Attorney wanted to build a residential complex on the entrance to Woodbridge
A Snowmass Village condominium association has prevailed in its legal fight with an Arizona attorney who claimed ownership of a small parcel of land at the entrance of the housing complex and sought to build a multi-family residential complex.
The Woodbridge Condominium Association in 2012 sued Richard Cole’s limited liability company, Lo Viento Blanco, claiming the association owned the land because it had maintained the parcel for decades. The association was also seeking to protect views of the Brush Creek Valley and Snowmass Ski Area, according to the filing.
The lawsuit, which was filed a year after Cole presented architectural plans to the association board for his development, involved land-use rights dating to the mid-1970s — before Snowmass Village was even incorporated as a town.

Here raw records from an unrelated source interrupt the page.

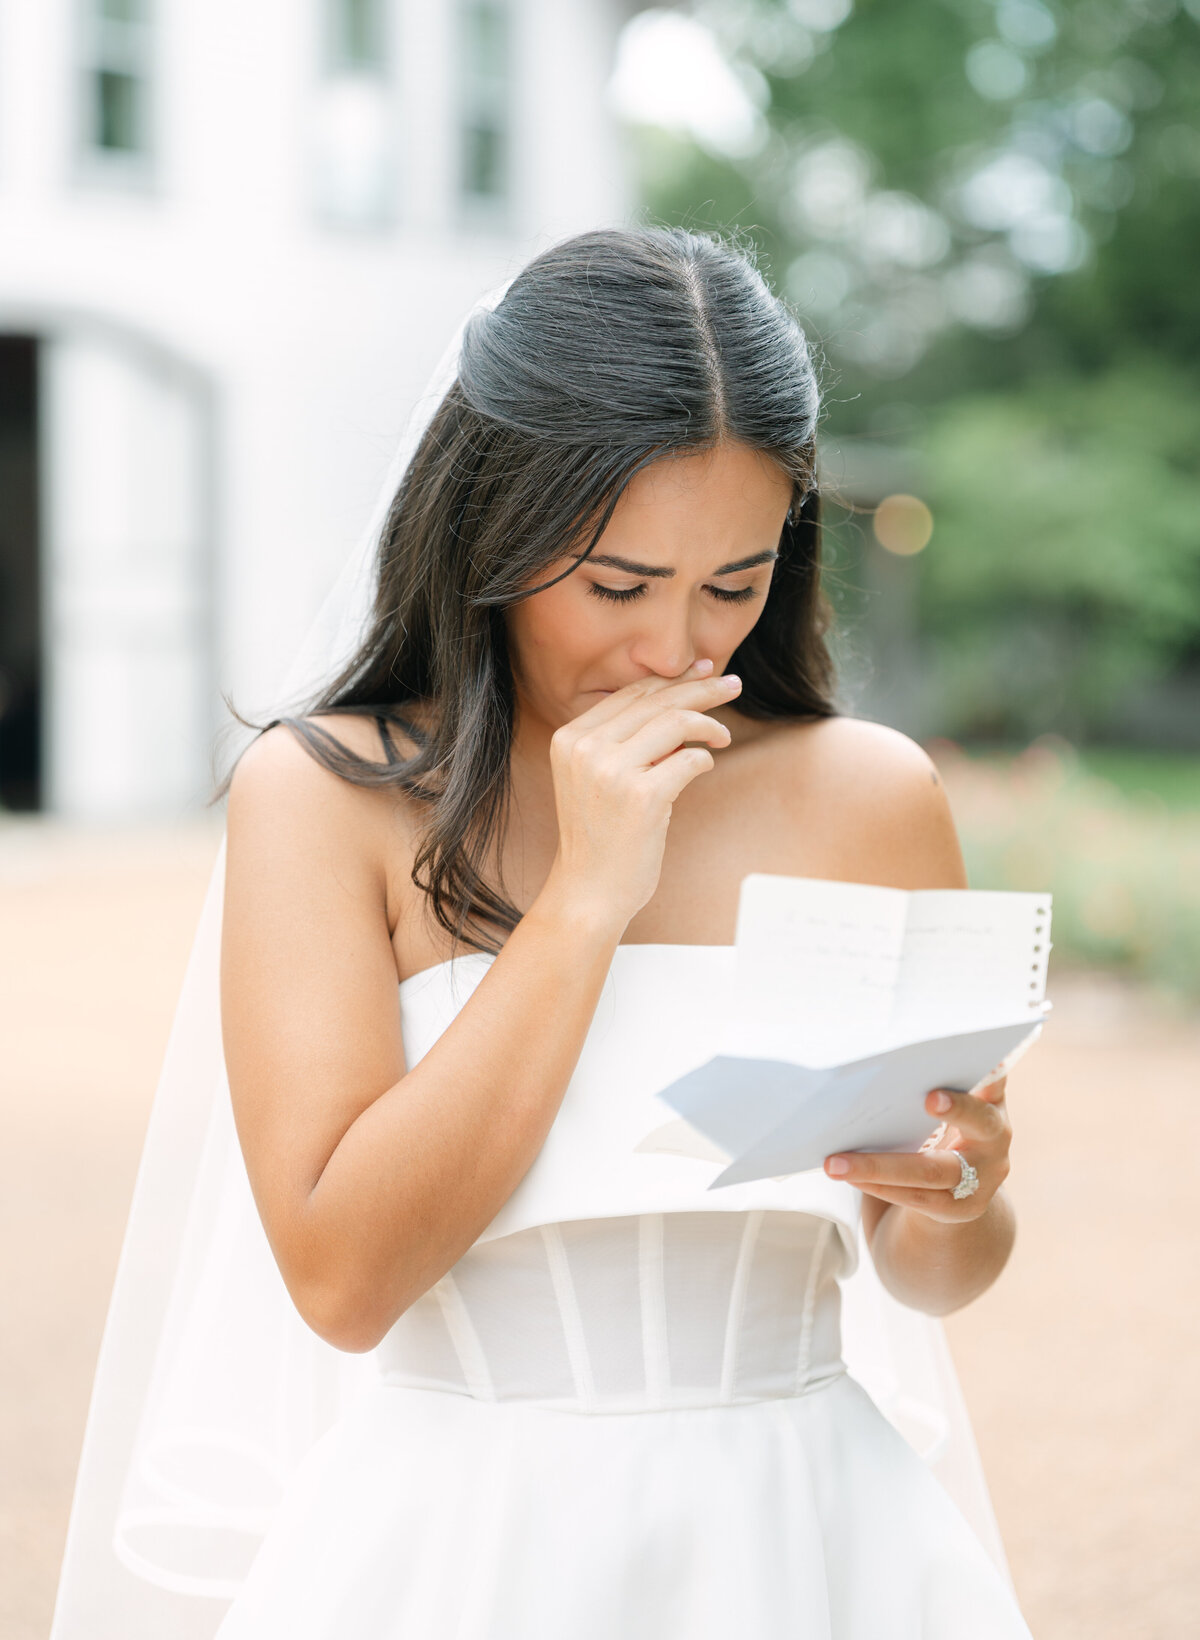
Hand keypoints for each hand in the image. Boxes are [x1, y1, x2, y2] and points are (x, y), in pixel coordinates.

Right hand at [544, 659, 742, 929]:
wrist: (588, 891)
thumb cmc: (600, 836)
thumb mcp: (598, 778)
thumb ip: (627, 741)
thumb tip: (680, 702)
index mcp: (570, 738)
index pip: (631, 694)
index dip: (671, 680)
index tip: (704, 671)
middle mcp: (586, 748)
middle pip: (656, 701)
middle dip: (700, 689)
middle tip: (733, 684)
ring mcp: (611, 771)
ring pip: (675, 722)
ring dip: (708, 724)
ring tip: (724, 735)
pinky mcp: (641, 797)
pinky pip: (689, 759)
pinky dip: (704, 759)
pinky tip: (707, 764)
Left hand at [822, 1073, 1011, 1223]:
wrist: (960, 1193)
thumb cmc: (941, 1130)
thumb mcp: (949, 1105)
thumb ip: (933, 1084)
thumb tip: (874, 1065)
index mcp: (991, 1102)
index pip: (995, 1080)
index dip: (992, 1071)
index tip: (984, 1057)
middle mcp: (995, 1138)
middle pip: (980, 1123)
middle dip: (958, 1109)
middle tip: (929, 1098)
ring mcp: (982, 1178)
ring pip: (931, 1170)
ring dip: (879, 1165)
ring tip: (836, 1162)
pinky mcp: (959, 1208)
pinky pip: (915, 1197)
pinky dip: (878, 1185)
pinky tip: (849, 1176)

Following a three-day trial last summer, Judge Gail Nichols of Pitkin County District Court agreed with the association. In a ruling released Friday, she found that the association had proven it owns the roughly half-acre of land because previous owners never disputed the condo owners’ use of it over at least 18 years. That use included mowing the land, planting trees, using it for drainage and installing a Woodbridge sign and a picnic table.
Through Lo Viento Blanco, Cole bought the land, which lies between Brush Creek Road and buildings in the complex, in a 2010 internet bankruptcy auction for $2,500, court files show. He then recorded a property deed with Pitkin County, which gave Lo Viento Blanco “independent and paramount title” to the property, according to the company’s counterclaim.
Before it became Woodbridge, the land was to be a haven for attorneys.
In the early 1970s, a group of lawyers that called itself the Inns of Court Condominium Association built a law conference center and the first residential units aimed at attorneys. Plans included faculty and employee housing units, a commissary and a headquarters building, Nichols’ ruling says.
A portion of the land, larger than but inclusive of the disputed parcel, was later conveyed to Lyle Foy, the owner of a Kansas construction firm that acted as the general contractor on what later became Woodbridge.
In 1975, Foy conveyed his land to the Woodbridge Condominium Association, formerly known as the Inns of Court. But the disputed parcel was not part of that transaction. Five years later, Foy realized he still owned the half-acre and was not paying taxes on it.
How the parcel’s ownership was understood is unclear after that.
“Because the membership of the [Woodbridge] board varied over time, what the board knew and understood about the disputed parcel could, and almost certainly did, vary over time,” Nichols wrote.
“ … Foy Construction, although it retained the disputed parcel, did nothing to give notice to the town, to Woodbridge or to Pitkin County that it had retained ownership of the … parcel,” the ruling says.
From then until the present day, Woodbridge acted as though it owned the parcel, maintaining it, and installing a $10,000 sign and a sprinkler system.
By 2009, Foy and his wife had died, and their son became the principal of the company that owned the disputed parcel. Also that year, their son was declared insolvent, leading to the bankruptcy auction in which Cole bought the land. Although Cole was aware of the sign and other facets Woodbridge had installed on the land, he did “nothing to interrupt Woodbridge’s continued possession and use of the disputed parcel …,” Nichols wrote. Cole’s company did pay property taxes on the parcel from 2011 to date.
Nichols ruled that, by caring for the disputed land for years, Woodbridge earned title to the property through a legal theory called adverse possession. In other words, the condo association proved that while it did not have permission from the previous owner to use the land, that use was continuous from 1975 to 1991 (the latter year is when Woodbridge apparently realized Foy still owned it). Nichols ruled that was enough time to meet Colorado’s statutory requirements for adverse possession.